Business incubators offer much to county

June 25, 2005|By P. Chris Marschner

Tamela Baker's article regarding the redevelopment of the armory on North Potomac Street as a training site for ABC affiliated contractors and as a business incubator suggests that there may be too little understanding as to what a business incubator actually is.

I draw this conclusion because no reference was made as to what business development services would be offered by the management to aid the development of early stage firms.

As the director of the Technical Innovation Center at Hagerstown Community College and the current president of the Maryland Business Incubation Association, which comprises the 16 economic development and university-based business incubators throughout Maryland, I take keen interest in projects that promote themselves as business incubators.

Under the auspices of the National Business Incubation Association (NBIA), whose membership is more than 1,450 incubator professionals around the world, I am part of a multi-state group of incubator directors who will be evaluating accreditation standards for business incubation programs. I am also working with a local group to promote entrepreneurship and to coordinate and cross-market business development services among the major nonprofit providers of business assistance.


Historically, while many "business incubators" began as urban-renewal projects to transform blighted areas by providing low rents as an incentive to eliminate boarded-up buildings, today's business incubators provide substantial value to the firms they assist and the communities in which they are located by serving as the hub for entrepreneurial activities.

Onsite incubator management provides the client firm with management consultation services, facilitates connections between the entrepreneurs and available business development resources, monitors the progress of the client firm and ultimately assists the firm to find suitable commercial space outside the incubator. The physical development of an office complex does not alone make a business incubator. In fact, some incubators have no facilities at all. Without a program of value-added business development services, the new facility does not differentiate itself from simple commercial space.

To give the readers a local example, the Technical Innovation Center (TIC) focuses only on technology and manufacturing sectors. We have provided assistance to more than 50 resident technology start-ups who have created more than 200 jobs with an average salary of $35,000 per year - well above the median income for Washington County citizens.

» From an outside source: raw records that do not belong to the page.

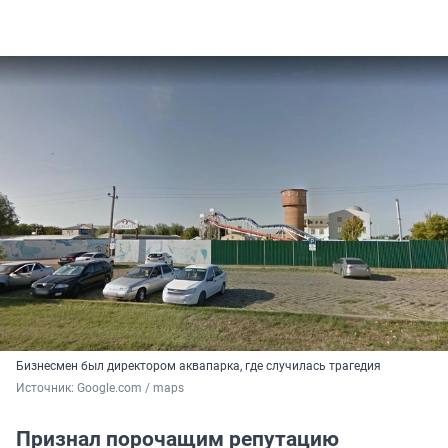
Бизнесмен был директором аквапарка, где случилась трагедия
Источник: 
Google.com / maps
Признал порочащим репутацию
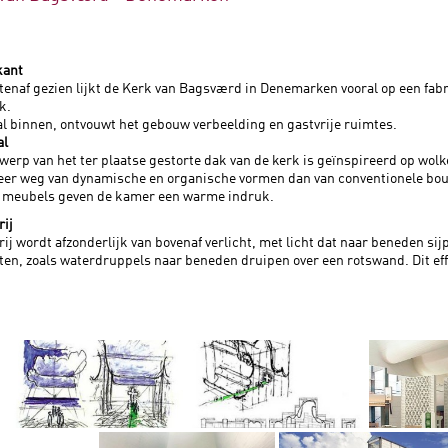
kant
tenaf gezien lijkt de Kerk van Bagsværd in Denemarken vooral op een fab
k.
 binnen, ontvouwt het gebouw verbeelding en gastvrije ruimtes.
al
werp van het ter plaatse gestorte dak van de kerk is geïnspireerd op wolk
eer weg van dynamische en organische vormen dan van conventionele bo
 meubels geven de kamer een warme indruk.
rij
rij wordt afzonderlijk van bovenaf verlicht, met licht dat naar beneden sij
en, zoals waterdruppels naar beneden druipen over een rotswand. Dit effe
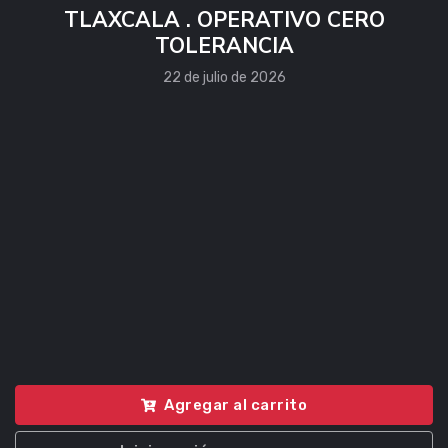
TLAXCALA . OPERATIVO CERO
TOLERANCIA
22 de julio de 2026
Agregar al carrito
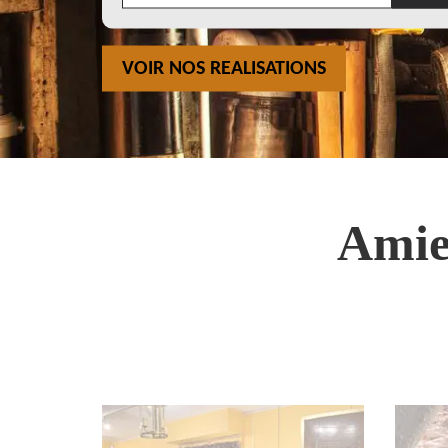
VOIR NOS REALISATIONS
Amie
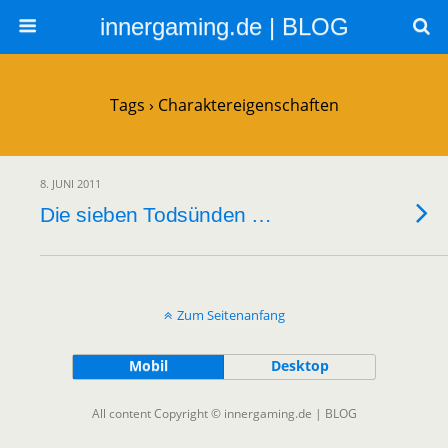
innergaming.de | BLOG
Tags › Charaktereigenschaften
8. JUNI 2011
Die sieben Todsünden …
Zum Seitenanfang
Mobil
Desktop
All content Copyright © innergaming.de | BLOG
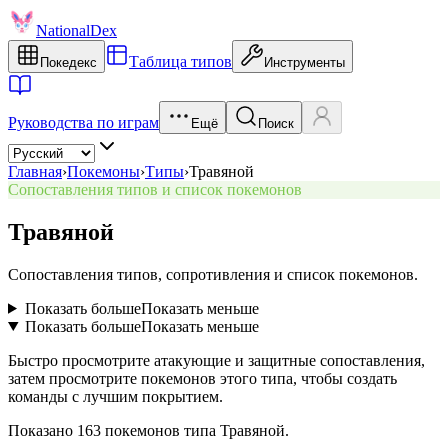
NationalDex
Таблица типов
Покедекс
Инструменты
Руководства по играм
Ещё
Поиск
Главная
›
Покемоны
›
Типы
›
Травяной
Сопоставления типов и список покемонов
Травяной
Сопоставления типов, сопротивления и список покемонов.
Показать больше
Показать меньше
Показать больше
Показать меньше
Быстро просмотрите атакующие и защитные сопоставления,
затем просмотрите покемонов этого типа, чтобы создать
команды с лучшим покрытием.
Показано 163 покемонов типа Травяной.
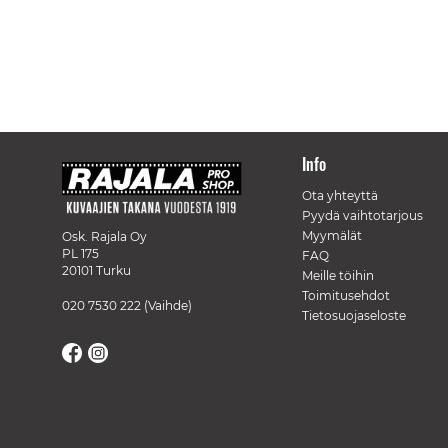
Info
Ota yhteyttä
Pyydä vaihtotarjous
Myymälät
Osk. Rajala Oy
PL 175
FAQ
20101 Turku
Meille töihin
Toimitusehdot
020 7530 222
(Vaihde)
Tietosuojaseloste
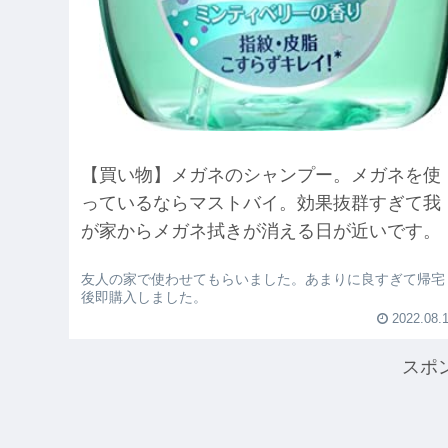
【買い物】メガネのシャンプー。メガネを使
っているならマストバイ。効果抜群すぎて我
が家からメガネ拭きが消える日が近いです。
友人の家で使わせてもらいました。あまりに良すぎて帰宅
後即購入しました。
2022.08.
スポ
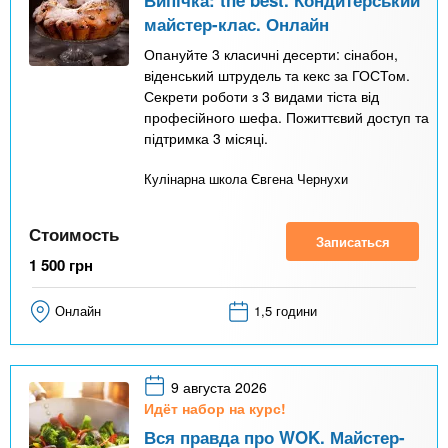
майстер-клас. Онлайн
Опануйте 3 класичні десерти: сінабон,
віденський штрудель та кекс за ГОСТом.
Секрети роботи з 3 видами тіста від
професійного шефа. Пожиттєвий доступ та
підтримка 3 місяці.
Кулінарна школа Євгена Чернухи
Стоимость
Записаться
1 500
грн
Онлайн
1,5 години
9 августа 2026
Идёт набор на курс!
Вся правда про WOK. Майстер-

One of our clients, who started with one employee, will be moving his employees this year to a brand new 30,000-square- foot facility in Washington County. We have also assisted hundreds of walk-in clients seeking business help free of charge. We often offer seminars to both the resident clients and the public at large. These seminars are always free to our incubating clients and some are free to the general public. Over the last three years, the TIC has acquired approximately $75,000 in funding to help defray legal, accounting and other product development costs for our clients and graduates.

We currently have funds for entrepreneurs in Washington County who need help developing Small Business Innovation Research (SBIR) grant proposals. The TIC has developed a business resource center for the community's use where they can come to work on business plans, ask our MBA-trained staff business questions, view videos, access the Web on our broadband connection and obtain print and electronic media relating to business and management development. These services are available at no cost to the public.

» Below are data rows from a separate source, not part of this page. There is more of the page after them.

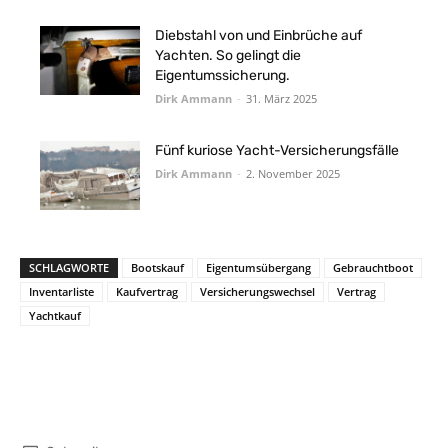
Diebstahl von und Einbrüche auf
Yachten. So gelingt die
Eigentumssicherung.
Dirk Ammann
-
31. März 2025
Fünf kuriose Yacht-Versicherungsfälle
Dirk Ammann
-
2. November 2025
SCHLAGWORTE
Bootskauf
Eigentumsübergang
Gebrauchtboot
Inventarliste
Kaufvertrag
Versicherungswechsel
Vertrag
Yachtkauf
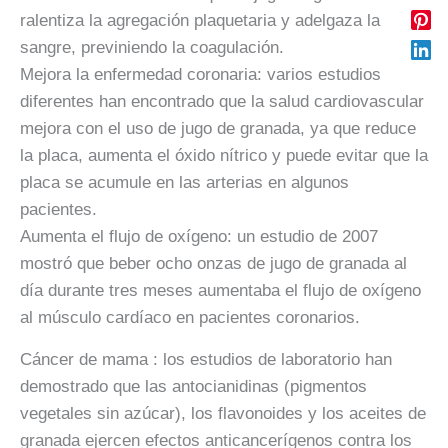
ralentiza la agregación plaquetaria y adelgaza la
sangre, previniendo la coagulación.
Mejora la enfermedad coronaria: varios estudios
diferentes han encontrado que la salud cardiovascular
mejora con el uso de jugo de granada, ya que reduce
la placa, aumenta el óxido nítrico y puede evitar que la
placa se acumule en las arterias en algunos
pacientes.
Aumenta el flujo de oxígeno: un estudio de 2007
mostró que beber ocho onzas de jugo de granada al
día durante tres meses aumentaba el flujo de oxígeno
al músculo cardíaco en pacientes coronarios.
Cáncer de mama
: los estudios de laboratorio han
demostrado que las antocianidinas (pigmentos
vegetales sin azúcar), los flavonoides y los aceites de
granada ejercen efectos anticancerígenos contra los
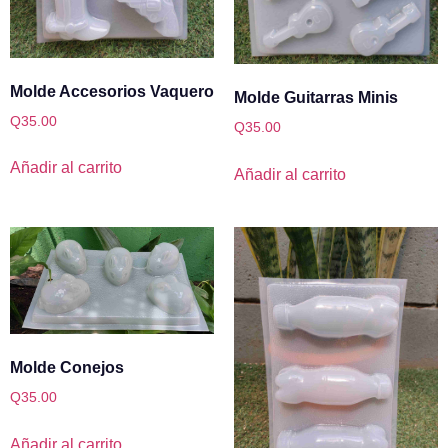
Molde Accesorios Vaquero
Molde Guitarras Minis
Q
35.00
Q
35.00
Añadir al carrito
Añadir al carrito
Molde Conejos
Q
35.00
Añadir al carrito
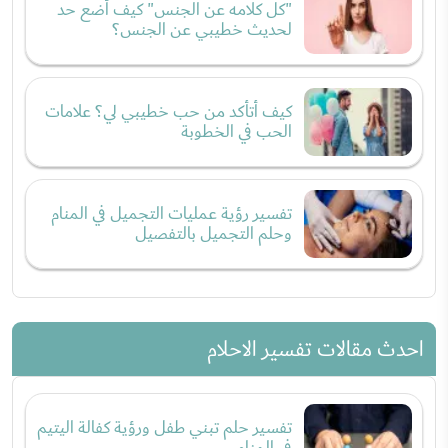
"كل كلامه عن الجنس" كيف أضع حد
لحديث خطيبي عن الجنس؟
كيف أتأكد من حب خطيبي لي؟ علامات
الحب في الخطوبة
تفسير رؤية عمليات التجميل في المنام
وحلم التجميل بالتفصيل
احدث مقالات تفسير الاحلام
تفسير حلم تبني طفل ورؤية كفالة اليتيم
في المنام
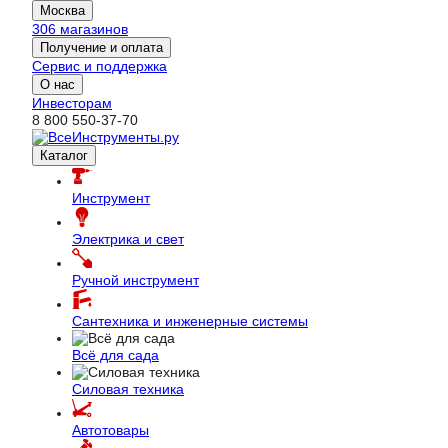
Москва
306 магазинов
Получение и оплата
Сервис и поддержка
О нас
Инвесторам
8 800 550-37-70
Каталог
Инструмент
Электрика и свет
Ручной инструмент
Сантехника и инженерные системы
Всё для сада
Силовая техника
Автотовары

If these services will be offered by these private incubator developers, we welcome the arrival of the city incubators and we encourage them to become part of the National and Maryland Business Incubation associations. I will be glad to offer any program development assistance if requested. For more information about business incubation, contact the National Business Incubation Association at or the Maryland Business Incubation Association at

P. Chris Marschner is director of the HCC Technical Innovation Center and president of the Maryland Business Incubation Association.

(Editor's note: Space limitations precluded a description of the services that will be offered to businesses at the Potomac Avenue incubator site.)